To Prepare the gravy:
 
Roast the groundnuts and discard the skin.Grind to a fine paste.Keep aside. Use the prawn shell to make 2 cups of prawn stock.
Boil the sweet potato and mashed it fine.Leave aside.
Heat up about 4-5 tbsp of oil, saute the grind ingredients until dried and aromatic.Then add in the prawn stock ,prawns and tauchew. Leave to simmer. Add in salt and sugar to taste. I like the gravy to be slightly in the sweeter side therefore added 2 tbsp of chopped palm sugar/gula melaka.Finally add in sweet potato and groundnuts. This is to thicken the gravy . Close fire until the required thickness is obtained.

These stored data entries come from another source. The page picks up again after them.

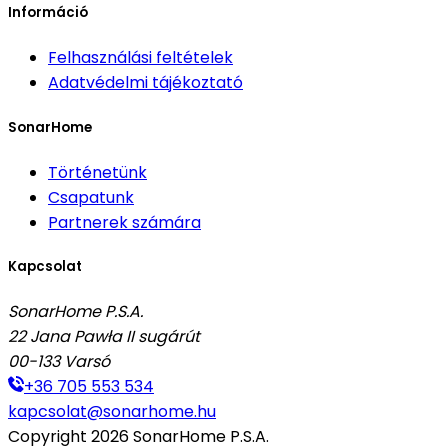
Információ
Felhasználási feltételek
Adatvédelmi tájékoztató
SonarHome
Történetünk
Csapatunk
Partnerek számára
Kapcsolat
SonarHome P.S.A.
22 Jana Pawła II sugárút
00-133
Varsó
+36 705 553 534
kapcsolat@sonarhome.hu
Copyright
2026
SonarHome P.S.A.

To prepare Prawn Crackers: 

Mix all the ingredients in a bowl. Use about ¼ cup of water to make it into a batter.Be careful not to make the batter too watery.Heat oil, placing a tbsp of batter on a ladle, flatten it with your finger and lower the ladle in the oil and let it fry for a few minutes.Using a spoon slowly take the crackers out from the ladle and let it fry further until brown and crisp.Dish out and drain in paper towel.

Boil the eggs and cut into desired parts. Blanch the noodles and beansprout for a few minutes.
To serve: In a bowl,place noodles and beansprout, crumble the crackers and then pour in the hot gravy.The gravy should be slightly hot at all times.Granish with boiled egg, chopped cilantro and spring onions ,sliced beancurd, red and green chillies and shallot crisp.




Note: If using beef , add in when you add in the stock. Leave the meat to be tender before adding in sweet potato and groundnuts.It is advisable to prepare the prawn crackers at the last minute before serving.